Despite the best efforts of Walt Disney and Elton John, it is the tree of life, not the circle, that remains the primary way that organisms are classified and by which their evolutionary relationships are depicted. The tree was initially made by categorizing life forms with similar features into groups; this method distinguished not only amphibians from reptiles but also protists from amoeba.
Genetic data expanded the tree by allowing us to use similarities in genetic sequences—we didn’t have to actually see anything in order to determine how everyone is related to each other. Now, genomic studies have expanded the tree still further, allowing us to place species we can’t even grow in the lab onto their proper branch.
It is hardly news that most life on Earth is unicellular. But the newest tree of life, published in Nature Microbiology, reveals that most of life's diversity is bacterial and that much of it belongs to a recently discovered branch of especially tiny bacteria that no one has ever grown or seen under a microscope. All we have is their DNA, mixed in with the DNA of everything else that inhabits the same ecosystem.
To classify organisms genetically, scientists have placed them in the appropriate “bins,” often by looking at the sequence of a specific gene (one that encodes the small subunit ribosomal RNA). This gene is required to make proteins, so all cells have it. The sequence of species’ rRNA gene is unique, like a fingerprint, so it has provided a tidy classification system. But these rRNA genes are still similar enough between species to be recognizable—or so it was thought.
In order to fish out a gene, scientists need to hook onto it using a complementary sequence, known as a primer. But these new bacteria, identified by the lab of Jillian Banfield at UC Berkeley, have rRNA genes that don’t interact with any previously used primers. That rendered them pretty much undetectable by genetic methods.

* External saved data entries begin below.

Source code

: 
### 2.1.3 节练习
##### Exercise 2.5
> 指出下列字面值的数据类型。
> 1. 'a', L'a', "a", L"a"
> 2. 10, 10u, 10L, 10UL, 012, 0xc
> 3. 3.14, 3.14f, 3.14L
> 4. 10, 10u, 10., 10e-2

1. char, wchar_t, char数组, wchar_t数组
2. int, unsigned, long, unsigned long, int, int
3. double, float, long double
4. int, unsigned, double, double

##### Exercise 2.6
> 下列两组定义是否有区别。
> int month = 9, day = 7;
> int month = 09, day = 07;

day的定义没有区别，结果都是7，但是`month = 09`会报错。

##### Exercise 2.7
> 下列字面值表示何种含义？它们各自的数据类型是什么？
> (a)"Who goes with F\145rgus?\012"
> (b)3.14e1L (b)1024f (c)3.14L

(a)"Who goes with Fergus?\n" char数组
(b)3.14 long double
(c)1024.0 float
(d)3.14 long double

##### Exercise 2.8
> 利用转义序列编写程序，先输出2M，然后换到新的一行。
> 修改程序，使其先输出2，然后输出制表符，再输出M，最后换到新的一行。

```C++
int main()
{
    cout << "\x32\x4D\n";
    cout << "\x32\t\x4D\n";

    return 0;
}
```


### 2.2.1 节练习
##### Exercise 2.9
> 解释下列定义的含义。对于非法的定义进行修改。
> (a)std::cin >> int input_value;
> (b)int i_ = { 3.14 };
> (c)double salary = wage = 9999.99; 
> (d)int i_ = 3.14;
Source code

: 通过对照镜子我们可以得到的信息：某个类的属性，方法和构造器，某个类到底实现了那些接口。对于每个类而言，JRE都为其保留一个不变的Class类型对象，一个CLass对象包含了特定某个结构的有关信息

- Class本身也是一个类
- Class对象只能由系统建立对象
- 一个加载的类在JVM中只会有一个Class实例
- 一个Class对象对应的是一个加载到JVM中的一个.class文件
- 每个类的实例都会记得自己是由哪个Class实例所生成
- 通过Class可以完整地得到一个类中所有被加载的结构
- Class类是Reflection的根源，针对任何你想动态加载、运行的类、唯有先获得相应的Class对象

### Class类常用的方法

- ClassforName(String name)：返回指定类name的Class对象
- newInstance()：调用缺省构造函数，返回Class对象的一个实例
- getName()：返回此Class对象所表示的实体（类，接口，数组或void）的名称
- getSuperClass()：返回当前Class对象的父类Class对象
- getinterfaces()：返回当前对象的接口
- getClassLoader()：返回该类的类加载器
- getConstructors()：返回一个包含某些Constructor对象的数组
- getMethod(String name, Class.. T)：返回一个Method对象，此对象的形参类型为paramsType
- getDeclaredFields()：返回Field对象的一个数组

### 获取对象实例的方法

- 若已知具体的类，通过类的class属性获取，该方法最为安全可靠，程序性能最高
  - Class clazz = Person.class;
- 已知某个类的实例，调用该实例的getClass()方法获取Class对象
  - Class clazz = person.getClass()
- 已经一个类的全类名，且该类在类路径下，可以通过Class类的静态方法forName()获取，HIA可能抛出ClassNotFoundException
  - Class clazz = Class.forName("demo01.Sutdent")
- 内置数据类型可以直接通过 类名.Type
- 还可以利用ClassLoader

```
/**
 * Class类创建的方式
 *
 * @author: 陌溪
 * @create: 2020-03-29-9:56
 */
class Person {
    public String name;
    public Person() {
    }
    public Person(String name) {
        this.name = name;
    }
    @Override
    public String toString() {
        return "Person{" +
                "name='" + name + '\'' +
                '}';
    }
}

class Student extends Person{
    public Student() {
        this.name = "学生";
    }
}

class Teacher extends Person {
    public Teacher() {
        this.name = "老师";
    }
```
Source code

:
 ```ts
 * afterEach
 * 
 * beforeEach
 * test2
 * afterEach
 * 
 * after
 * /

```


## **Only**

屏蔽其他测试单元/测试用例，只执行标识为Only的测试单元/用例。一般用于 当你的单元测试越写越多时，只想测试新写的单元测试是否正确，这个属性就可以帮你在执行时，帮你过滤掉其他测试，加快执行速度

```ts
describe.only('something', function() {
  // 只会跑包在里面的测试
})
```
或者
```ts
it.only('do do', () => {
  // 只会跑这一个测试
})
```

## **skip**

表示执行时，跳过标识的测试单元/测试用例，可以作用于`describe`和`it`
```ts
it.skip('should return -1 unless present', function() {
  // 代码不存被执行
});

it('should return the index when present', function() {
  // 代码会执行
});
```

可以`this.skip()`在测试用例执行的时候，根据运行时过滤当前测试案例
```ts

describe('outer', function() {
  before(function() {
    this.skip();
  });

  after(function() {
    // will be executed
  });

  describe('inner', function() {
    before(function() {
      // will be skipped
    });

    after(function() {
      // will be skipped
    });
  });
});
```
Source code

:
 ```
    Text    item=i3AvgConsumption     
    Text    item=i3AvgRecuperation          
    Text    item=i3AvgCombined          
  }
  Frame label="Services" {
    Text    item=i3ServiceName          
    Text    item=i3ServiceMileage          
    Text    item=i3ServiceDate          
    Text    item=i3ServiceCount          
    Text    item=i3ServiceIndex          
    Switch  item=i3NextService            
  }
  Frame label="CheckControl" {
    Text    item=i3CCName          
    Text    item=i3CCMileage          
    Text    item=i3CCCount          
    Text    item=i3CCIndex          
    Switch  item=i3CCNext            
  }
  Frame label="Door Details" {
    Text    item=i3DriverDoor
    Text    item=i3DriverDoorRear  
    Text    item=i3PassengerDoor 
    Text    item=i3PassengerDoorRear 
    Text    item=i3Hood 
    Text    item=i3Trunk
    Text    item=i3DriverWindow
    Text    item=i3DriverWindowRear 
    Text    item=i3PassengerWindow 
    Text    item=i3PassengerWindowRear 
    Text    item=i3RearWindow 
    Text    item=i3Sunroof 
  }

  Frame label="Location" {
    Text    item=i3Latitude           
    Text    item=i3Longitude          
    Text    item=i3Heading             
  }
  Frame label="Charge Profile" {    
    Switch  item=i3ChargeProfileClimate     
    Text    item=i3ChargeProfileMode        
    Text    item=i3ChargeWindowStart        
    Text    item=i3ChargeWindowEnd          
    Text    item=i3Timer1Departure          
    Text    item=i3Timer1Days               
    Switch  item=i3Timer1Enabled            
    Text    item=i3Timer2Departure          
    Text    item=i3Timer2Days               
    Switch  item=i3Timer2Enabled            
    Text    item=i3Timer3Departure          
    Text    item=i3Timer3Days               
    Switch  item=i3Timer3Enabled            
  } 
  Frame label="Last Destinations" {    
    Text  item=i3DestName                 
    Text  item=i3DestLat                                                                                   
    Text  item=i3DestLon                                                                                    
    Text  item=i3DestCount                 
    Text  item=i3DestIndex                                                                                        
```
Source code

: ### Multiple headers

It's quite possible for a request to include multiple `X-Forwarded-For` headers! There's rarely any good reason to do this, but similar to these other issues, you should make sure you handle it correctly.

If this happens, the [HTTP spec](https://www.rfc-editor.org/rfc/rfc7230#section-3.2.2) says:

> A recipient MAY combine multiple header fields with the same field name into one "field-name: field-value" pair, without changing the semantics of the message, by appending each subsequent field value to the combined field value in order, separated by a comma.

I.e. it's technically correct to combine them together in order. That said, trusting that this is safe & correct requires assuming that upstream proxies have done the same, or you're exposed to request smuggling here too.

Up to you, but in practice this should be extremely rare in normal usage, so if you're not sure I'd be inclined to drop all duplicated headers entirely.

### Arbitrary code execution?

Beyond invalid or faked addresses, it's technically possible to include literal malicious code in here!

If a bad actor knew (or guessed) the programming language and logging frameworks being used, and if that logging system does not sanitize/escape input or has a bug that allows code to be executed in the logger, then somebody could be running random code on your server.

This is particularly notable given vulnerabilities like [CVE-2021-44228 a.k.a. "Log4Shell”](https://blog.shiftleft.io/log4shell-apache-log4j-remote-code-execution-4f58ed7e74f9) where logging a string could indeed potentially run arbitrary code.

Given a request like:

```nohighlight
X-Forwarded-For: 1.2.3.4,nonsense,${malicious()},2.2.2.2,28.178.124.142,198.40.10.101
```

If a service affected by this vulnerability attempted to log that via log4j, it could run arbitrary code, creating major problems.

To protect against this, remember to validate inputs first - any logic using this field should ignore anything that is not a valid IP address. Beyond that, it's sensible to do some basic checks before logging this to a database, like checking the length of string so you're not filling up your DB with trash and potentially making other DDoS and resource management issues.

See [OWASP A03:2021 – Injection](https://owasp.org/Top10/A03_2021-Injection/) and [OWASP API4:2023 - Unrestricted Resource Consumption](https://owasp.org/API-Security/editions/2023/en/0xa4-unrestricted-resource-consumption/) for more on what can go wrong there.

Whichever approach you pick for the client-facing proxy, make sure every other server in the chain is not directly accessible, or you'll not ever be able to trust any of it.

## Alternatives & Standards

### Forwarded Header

The new tree is made with genomic data in which researchers get all of the DNA of an organism rather than trying to fish out one or a few particular predetermined sequences. Dr. Banfield and her lab looked at thousands of genomes from the three traditional branches of life—Bacteria, Archaea, and Eukarya—to make their new tree. They were overwhelmed by the preponderance of life forms that have never been cultivated in a laboratory setting.
These bacteria are tinier than any we've studied to date; they fit through filters with holes that are only 0.1 microns in size. And their genomes reflect that, as they are about five times smaller than E. coli's. They lack genes for basic metabolic processes, like making amino acids, DNA and RNA nucleotides, respiration, and the Krebs cycle, used to generate energy from food. The researchers infer that they must be symbionts with a partner supplying all of their required materials.
It’s not clear if they were always that way or if they had their own metabolic capabilities once upon a time and lost them after establishing symbiosis with more complex life forms.
Eukarya, including all multicellular life, such as ladybugs and sunflowers and starfish and panda bears and us, comprise only a tiny fraction of the tree, which makes sense as we only developed a billion-and-a-half years into the whole evolutionary process. Ever since then, we’ve been swimming in a sea of bacteria. This tree just gives us a new way to visualize that fact.
Nature Microbiology, 2016. DOI: 10.1038/NMICROBIOL.2016/48 (About DOIs).